Y Martina le dijo que sí. Se calló que iría con Marcos, pues pensó que al niño le sentaría bien ver a su padre, le acallaría tantas preguntas como le hacía al respecto. Las preguntas de su ausencia «¿Dónde está? ¿Cuándo vuelve? ¿Ya es sábado?». Y en ese encuentro, los tres estuvieron como en lugares distantes, no en esa cafetería de la estación, sino mucho más lejos. Ella quiso llegar a la conclusión de que había sido una reunión productiva y positiva. Y Felipe, antes de subir al tren, le pidió volver a verse, esta vez sin el niño delante, esta vez con más tiempo y en un hotel.

–¿En un hotel? –Y Martina soltó una carcajada que le nació no sabía si desde el descaro o desde la incredulidad.
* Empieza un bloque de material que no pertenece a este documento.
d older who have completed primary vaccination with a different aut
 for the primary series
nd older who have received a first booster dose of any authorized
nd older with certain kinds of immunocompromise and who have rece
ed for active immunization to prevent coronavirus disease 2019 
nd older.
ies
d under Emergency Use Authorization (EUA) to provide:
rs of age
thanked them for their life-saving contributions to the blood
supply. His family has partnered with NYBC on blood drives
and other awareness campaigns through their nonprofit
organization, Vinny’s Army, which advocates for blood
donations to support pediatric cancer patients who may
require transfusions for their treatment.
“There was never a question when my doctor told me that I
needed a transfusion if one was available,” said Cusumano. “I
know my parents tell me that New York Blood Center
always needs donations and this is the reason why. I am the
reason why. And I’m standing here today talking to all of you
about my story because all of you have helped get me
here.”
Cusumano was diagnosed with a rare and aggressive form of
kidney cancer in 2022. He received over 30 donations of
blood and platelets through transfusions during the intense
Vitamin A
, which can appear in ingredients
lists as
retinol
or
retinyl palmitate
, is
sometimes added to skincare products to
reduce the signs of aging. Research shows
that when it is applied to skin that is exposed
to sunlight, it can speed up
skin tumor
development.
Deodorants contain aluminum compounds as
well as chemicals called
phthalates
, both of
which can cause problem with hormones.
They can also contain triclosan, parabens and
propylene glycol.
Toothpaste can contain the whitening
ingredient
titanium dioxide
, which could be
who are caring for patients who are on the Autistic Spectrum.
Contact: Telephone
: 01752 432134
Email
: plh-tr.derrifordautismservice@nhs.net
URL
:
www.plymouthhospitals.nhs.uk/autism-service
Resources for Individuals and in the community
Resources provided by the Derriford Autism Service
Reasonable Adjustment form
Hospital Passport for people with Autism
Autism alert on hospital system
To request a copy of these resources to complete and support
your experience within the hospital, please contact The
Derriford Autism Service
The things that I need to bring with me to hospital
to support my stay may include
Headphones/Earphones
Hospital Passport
–Claro, ¿por qué no, princesa? –Una pregunta que a ella le llenó de esperanza, que no hay nada más esperanzador que el ser amado (sobre todo el ser amado que no te hace ni puto caso, pensó en algún momento) te dedique unos minutos de dulzura.

–Claro, por qué no.

Y ese tipo de citas, en la estación, en un hotel, en la nueva vivienda que ahora ella había alquilado en la mismísima y ruidosa Zaragoza, se fueron repitiendo tres o cuatro veces al año, incluso cuando Martina ya sabía que Felipe salía con otras mujeres en Madrid o en Barcelona, una ciudad que acabó convirtiéndose en su nuevo lugar de residencia. Ambos se veían, almorzaban y mantenían relaciones sexuales incluso cuando en el pensamiento de Felipe no estaba el verbo volver: volver a Zaragoza. Volver con ella y con Marcos. «Volver a tus brazos otra vez», como en la canción.

Pero durante esos años, siempre que Felipe le dijo «ven», ella lo dejó todo, también como en la canción.

–No sabemos irnos –él le comentó un día, susurrándoselo al oído, en la almohada del nuevo piso de alquiler de Martina.

Felipe le apartó un mechón de la cara, se lo puso tras una oreja. Un gesto infinitamente repetido a lo largo de su intermitente relación. Luego, la besó en los labios, de una manera tan tierna que Martina no pudo sino creerse todo lo que le estaba contando. No pudo sino encender, de nuevo, su esperanza, la misma esperanza que encendía y apagaba cada dos por tres. Era para volverse loca.

–Al menos, yo no sé irme –añadió Felipe. Y volvió a besarla.

Y qué iba a hacer ella. Pues creérselo, claro. Menuda ilusa.